Tourneur and Lewton had already proven with CAT PEOPLE that our imagination is capable of
conjuring images more terrifying than anything the screen could show us but now, without realizing it, they were about to introduce to Hollywood a new device to shock your audience–the “jump scare”. Interestingly enough, THE LEOPARD MAN was the first film to utilize the technique of drawing your attention to one spot of the screen, only to have a loud noise or scare come from the other. It was pretty innovative. As we all know, this is something we still see in modern horror today and when a film uses it well, like THE EXORCIST or HALLOWEEN, it’s still incredibly effective.
The more I revisit the film, the more I find to appreciate. It’s storytelling is unique; there’s no main protagonist and the narrative passes from one person to another seamlessly. The most charismatic character, a girl named Clo-Clo, is the catalyst for everything that goes awry. She’s obnoxious,arrogant and difficult to sympathize with. Yet, after a tarot-reader continues to warn her of a “black figure” in her future, we dread every shadow in the alleyway and fear the rustling in the bushes. By the time we root for her–it’s too late.

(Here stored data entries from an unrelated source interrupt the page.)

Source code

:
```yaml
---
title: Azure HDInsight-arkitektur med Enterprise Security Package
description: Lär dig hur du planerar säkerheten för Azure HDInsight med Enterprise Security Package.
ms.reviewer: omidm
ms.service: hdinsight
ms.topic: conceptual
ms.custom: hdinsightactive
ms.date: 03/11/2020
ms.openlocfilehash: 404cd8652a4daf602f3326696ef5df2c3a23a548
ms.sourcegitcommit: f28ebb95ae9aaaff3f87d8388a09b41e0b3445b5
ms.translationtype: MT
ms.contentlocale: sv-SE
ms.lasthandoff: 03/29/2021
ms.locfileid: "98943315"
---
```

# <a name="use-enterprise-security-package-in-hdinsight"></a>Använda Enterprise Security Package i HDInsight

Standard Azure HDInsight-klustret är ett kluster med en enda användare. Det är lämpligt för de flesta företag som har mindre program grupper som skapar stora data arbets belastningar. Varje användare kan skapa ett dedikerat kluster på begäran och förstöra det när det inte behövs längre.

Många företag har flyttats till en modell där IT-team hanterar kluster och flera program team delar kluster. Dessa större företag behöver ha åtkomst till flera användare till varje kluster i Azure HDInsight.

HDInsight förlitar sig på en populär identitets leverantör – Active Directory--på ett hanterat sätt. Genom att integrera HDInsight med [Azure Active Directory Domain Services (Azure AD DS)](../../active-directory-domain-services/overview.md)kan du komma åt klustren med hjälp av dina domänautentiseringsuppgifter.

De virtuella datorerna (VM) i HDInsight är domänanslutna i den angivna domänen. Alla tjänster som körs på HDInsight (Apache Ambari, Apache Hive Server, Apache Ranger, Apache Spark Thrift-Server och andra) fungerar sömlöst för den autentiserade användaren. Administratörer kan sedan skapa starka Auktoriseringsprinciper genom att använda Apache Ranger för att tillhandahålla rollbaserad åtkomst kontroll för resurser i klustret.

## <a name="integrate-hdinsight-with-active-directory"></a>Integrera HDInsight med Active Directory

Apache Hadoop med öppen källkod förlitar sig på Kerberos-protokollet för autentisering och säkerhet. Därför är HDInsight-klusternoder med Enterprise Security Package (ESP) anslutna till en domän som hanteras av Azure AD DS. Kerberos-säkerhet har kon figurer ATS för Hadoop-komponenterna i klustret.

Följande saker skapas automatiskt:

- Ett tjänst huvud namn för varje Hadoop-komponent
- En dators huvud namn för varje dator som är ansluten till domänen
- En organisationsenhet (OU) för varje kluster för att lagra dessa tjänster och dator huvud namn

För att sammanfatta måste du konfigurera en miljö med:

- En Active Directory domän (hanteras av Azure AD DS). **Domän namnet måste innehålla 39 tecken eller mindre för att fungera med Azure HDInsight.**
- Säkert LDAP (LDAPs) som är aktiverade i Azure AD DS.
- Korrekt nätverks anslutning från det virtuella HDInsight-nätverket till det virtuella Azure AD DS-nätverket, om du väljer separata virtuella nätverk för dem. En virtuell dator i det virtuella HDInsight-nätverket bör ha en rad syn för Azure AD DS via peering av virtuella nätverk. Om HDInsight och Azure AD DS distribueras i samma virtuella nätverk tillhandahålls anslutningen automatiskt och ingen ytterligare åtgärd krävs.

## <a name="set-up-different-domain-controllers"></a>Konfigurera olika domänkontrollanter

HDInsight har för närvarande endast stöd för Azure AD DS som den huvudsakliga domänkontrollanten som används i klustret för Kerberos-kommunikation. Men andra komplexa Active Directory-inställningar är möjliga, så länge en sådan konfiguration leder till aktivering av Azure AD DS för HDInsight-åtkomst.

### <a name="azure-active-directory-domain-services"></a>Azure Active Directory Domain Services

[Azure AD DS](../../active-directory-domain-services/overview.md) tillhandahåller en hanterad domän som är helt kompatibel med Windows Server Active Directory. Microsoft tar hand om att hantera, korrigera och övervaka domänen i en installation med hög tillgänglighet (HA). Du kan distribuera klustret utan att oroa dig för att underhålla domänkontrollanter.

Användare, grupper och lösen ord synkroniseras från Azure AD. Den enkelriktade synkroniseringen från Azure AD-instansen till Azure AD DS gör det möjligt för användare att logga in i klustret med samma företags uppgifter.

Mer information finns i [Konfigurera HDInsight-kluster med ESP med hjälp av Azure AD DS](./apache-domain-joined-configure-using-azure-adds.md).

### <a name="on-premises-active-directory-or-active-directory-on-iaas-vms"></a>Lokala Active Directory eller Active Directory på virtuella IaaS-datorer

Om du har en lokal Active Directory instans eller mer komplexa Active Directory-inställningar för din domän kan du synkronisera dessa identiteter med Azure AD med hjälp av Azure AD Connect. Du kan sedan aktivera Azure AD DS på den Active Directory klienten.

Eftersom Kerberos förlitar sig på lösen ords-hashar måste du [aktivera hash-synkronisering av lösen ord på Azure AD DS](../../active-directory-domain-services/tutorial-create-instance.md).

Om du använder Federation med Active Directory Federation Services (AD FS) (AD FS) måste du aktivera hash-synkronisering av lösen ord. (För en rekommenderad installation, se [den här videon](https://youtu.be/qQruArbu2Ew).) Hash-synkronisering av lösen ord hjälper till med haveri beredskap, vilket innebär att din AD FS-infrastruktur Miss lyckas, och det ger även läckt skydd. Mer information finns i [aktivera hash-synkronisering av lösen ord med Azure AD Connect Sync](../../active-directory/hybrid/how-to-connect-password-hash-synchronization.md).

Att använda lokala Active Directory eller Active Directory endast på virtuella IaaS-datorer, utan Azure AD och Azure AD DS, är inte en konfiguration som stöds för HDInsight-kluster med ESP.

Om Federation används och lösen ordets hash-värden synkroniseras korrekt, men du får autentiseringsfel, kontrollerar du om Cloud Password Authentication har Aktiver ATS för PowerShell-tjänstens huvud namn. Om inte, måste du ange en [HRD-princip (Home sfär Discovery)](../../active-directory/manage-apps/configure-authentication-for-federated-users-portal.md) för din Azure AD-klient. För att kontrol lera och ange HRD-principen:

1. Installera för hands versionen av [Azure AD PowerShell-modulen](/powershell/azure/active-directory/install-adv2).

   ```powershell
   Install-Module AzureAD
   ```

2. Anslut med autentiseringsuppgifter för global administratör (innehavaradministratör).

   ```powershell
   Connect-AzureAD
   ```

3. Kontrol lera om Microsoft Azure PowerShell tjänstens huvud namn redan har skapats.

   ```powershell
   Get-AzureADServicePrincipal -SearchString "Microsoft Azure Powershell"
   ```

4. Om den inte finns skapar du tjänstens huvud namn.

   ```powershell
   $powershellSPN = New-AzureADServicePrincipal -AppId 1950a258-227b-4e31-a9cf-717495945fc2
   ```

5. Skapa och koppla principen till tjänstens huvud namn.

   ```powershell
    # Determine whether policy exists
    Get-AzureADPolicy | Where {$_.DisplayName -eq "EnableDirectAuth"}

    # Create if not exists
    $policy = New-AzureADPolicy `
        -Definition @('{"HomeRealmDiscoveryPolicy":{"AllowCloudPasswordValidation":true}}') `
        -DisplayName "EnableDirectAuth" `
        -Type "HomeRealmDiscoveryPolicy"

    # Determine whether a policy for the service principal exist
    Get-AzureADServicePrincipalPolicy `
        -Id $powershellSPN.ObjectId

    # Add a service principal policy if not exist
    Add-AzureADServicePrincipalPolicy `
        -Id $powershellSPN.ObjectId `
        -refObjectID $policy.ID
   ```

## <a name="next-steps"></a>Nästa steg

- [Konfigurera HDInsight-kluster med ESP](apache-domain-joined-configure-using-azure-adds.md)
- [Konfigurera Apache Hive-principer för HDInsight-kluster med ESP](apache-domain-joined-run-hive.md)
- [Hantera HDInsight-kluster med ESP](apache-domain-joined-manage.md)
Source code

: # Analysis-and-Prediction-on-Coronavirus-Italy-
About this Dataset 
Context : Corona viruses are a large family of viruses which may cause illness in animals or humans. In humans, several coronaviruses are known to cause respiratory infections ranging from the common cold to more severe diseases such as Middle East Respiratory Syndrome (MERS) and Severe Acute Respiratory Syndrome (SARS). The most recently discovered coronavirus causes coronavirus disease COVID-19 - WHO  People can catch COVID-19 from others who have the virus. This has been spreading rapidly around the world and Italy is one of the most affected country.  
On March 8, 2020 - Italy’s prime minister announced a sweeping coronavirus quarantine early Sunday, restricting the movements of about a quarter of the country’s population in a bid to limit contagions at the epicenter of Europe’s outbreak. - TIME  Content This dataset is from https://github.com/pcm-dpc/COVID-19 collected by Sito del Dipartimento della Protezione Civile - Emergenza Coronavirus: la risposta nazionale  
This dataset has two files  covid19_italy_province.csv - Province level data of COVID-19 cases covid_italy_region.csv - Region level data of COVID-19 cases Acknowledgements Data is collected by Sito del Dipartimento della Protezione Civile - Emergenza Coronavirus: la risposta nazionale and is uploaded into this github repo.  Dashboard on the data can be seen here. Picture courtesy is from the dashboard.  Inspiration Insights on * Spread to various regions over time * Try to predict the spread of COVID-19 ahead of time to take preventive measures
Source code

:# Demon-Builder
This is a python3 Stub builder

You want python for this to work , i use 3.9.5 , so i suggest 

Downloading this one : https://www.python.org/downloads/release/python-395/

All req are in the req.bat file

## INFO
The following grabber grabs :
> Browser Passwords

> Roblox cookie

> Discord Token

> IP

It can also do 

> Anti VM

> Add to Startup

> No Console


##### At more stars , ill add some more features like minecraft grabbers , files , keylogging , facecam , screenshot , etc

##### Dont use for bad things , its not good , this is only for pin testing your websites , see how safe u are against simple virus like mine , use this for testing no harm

Tourneur and Lewton created a film that surprisingly gets under your skin and stays there a while. It’s more elegant than it’s “B-Movie” origin would imply and rightfully deserves it’s place in film history, even if it’s not as well known as CAT PEOPLE. Jacques Tourneur would make one more film with Val Lewton, I WALKED WITH A ZOMBIE (1943). Their three films together are undeniable classic horror films. Jacques would go on to direct the satanic horror classic, NIGHT OF THE DEMON (1957), while Val would produce three more films for RKO with Boris Karloff which were also fantastic films. If you’re interested in seeing where the monsters of today came from, this is a good place to start.